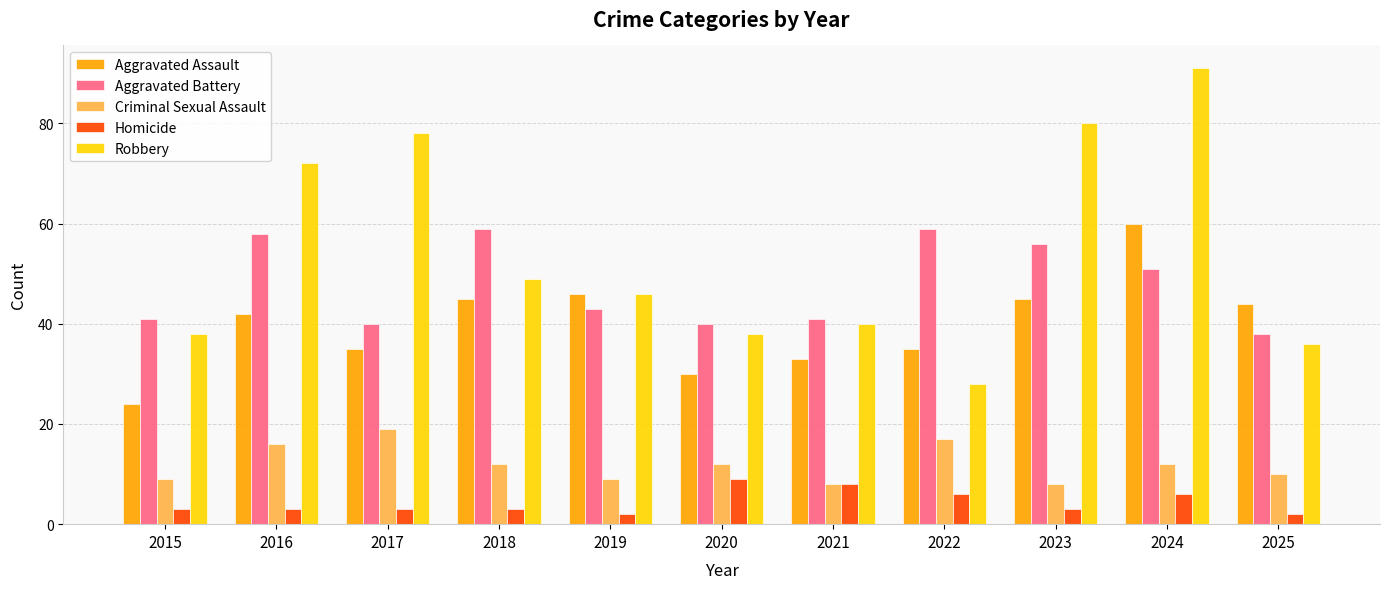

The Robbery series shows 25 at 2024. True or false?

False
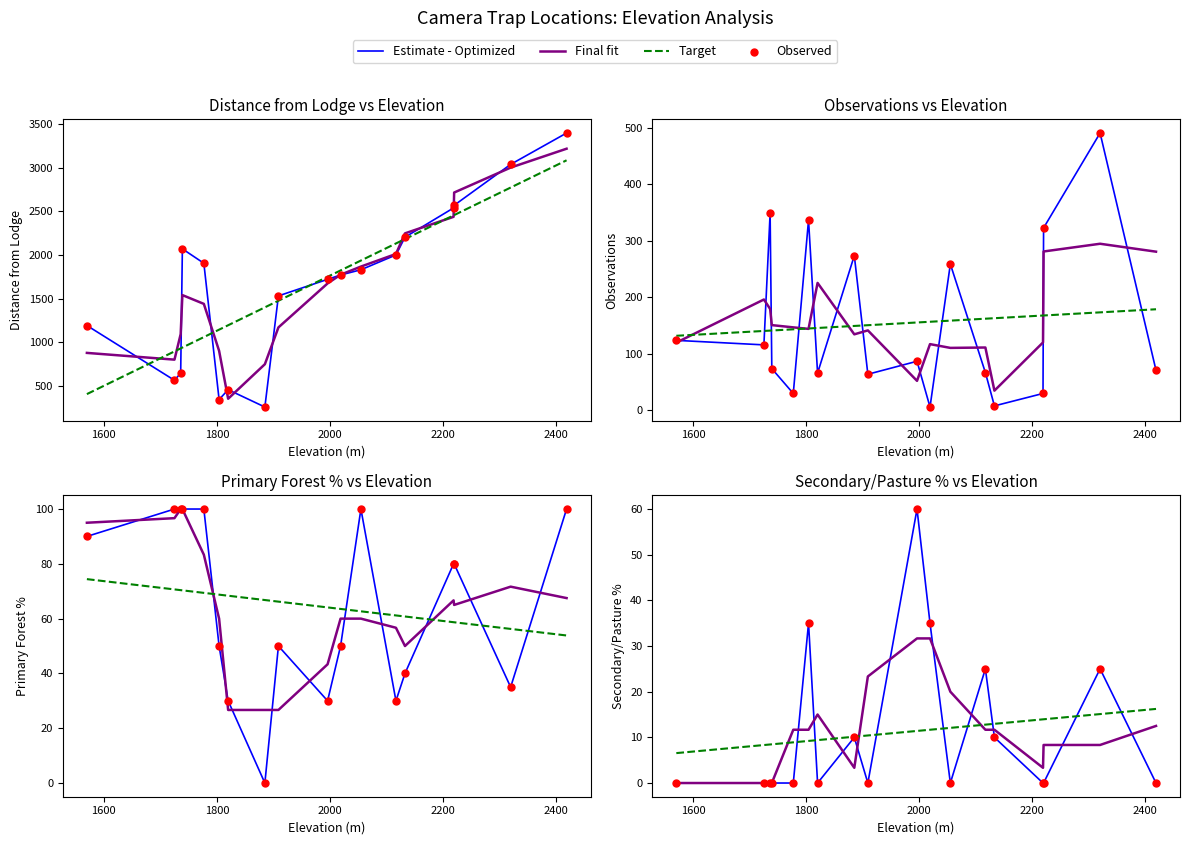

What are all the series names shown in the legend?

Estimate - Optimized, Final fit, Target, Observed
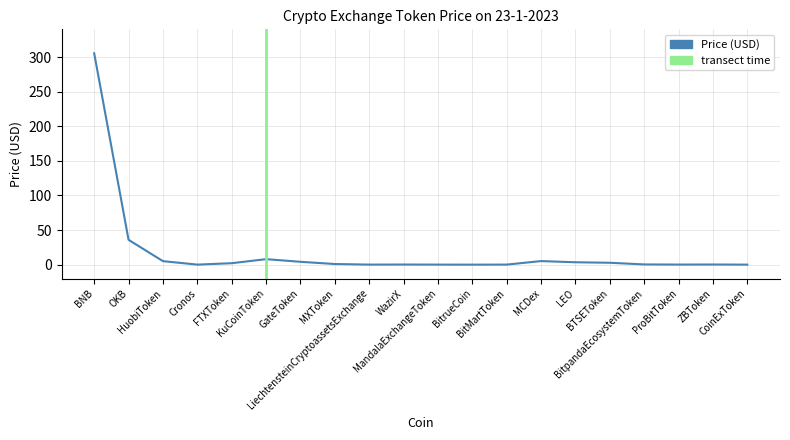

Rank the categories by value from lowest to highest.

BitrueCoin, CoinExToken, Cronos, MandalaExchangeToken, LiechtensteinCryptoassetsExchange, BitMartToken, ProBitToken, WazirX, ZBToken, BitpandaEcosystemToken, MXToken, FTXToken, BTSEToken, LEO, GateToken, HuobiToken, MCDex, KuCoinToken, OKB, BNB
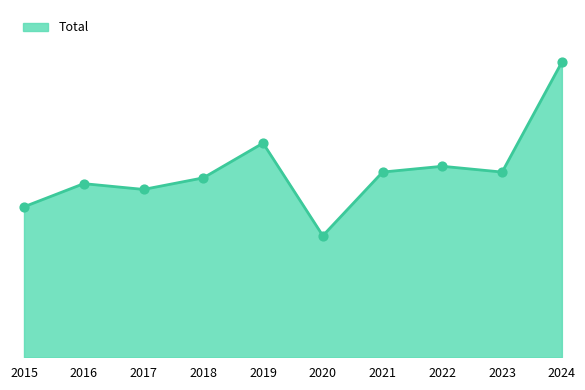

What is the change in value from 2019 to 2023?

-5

++++++++++

--- TO-DO ITEM ---
Retype all of the material above exactly, line for line, and leave out the pictures.

--- TASK OUTPUT ---
The Robbery series shows 25 at 2024. True or false?

False

What are all the series names shown in the legend?

Estimate - Optimized, Final fit, Target, Observed

Rank the categories by value from lowest to highest.

BitrueCoin, CoinExToken, Cronos, MandalaExchangeToken, LiechtensteinCryptoassetsExchange, BitMartToken, ProBitToken, WazirX, ZBToken, BitpandaEcosystemToken, MXToken, FTXToken, BTSEToken, LEO, GateToken, HuobiToken, MCDex, KuCoinToken, OKB, BNB

What is the change in value from 2019 to 2023?

-5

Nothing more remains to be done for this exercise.